### [Aufgabe]
Zähle alle politischen Ebenen auf, deren Entscheidungsträger laut dem folgenden Text über Plastikrecycling an Wirtschaft und Verbraucher appellieren.

### [Vorliegender Text]

==================================================

Antwort eines Branchenverbandes auf die „Recyclinglüge“

Mission impossible oder Wegbereiter für eine funktionierende Kreislaufwirtschaft?

Die politischen Entscheidungsträger auf EU-, Bundes- und Landesebene appellierten seit Jahren an Wirtschaft und Verbraucher, Plastikmüll am besten zu vermeiden und wenn dies nicht möglich sei, zu trennen und zu sammeln, damit der Plastikmüll entsprechend recycelt werden könne, heißt es in einer Pressemeldung vom 01.07.2022 der Arbeitsgemeinschaft Stoffspezifische Abfallbehandlung e.V. (ASA).

Plastikmüll – Foto © Gerhard Hofmann, Agentur Zukunft, für Solarify

Aber wieso verschlechtere sich die Verschmutzung der Meere, wenn Europa und die Welt ihr Trennverhalten verbesserten und auch in der Abfallvermeidung immer besser würden? „Ist es nach wie vor eine „Mission impossible“, die Lage in den Griff zu kriegen, gehen wir den richtigen Weg oder ist das Recycling der Wegbereiter für eine funktionierende Kreislaufwirtschaft, die der Markt selbst regelt?“ heißt es weiter in der ASA-Meldung.

==================================================

### [Bereitgestelltes Material]
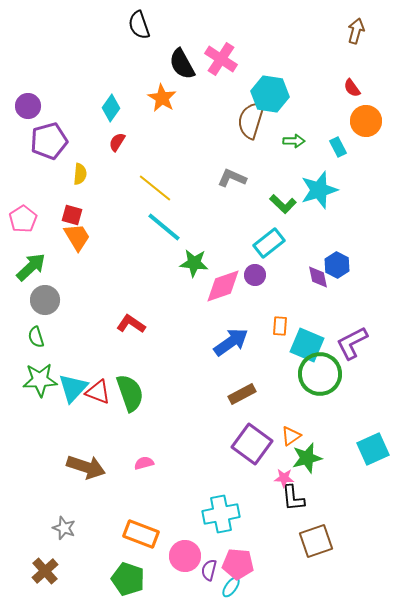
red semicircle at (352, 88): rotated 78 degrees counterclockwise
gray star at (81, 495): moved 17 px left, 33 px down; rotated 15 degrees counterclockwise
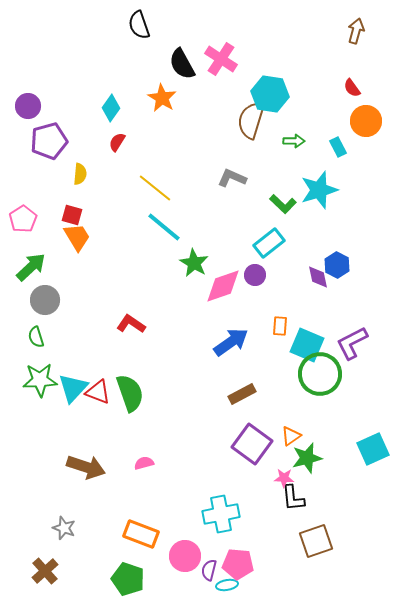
green star at (194, 263): rotated 24 degrees clockwise
cyan ellipse at (231, 587): moved 4 px left, 2 px up; rotated 45 degrees clockwise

==================================================

### [Antwort]
EU-Ebene, Bundesebene, Landesebene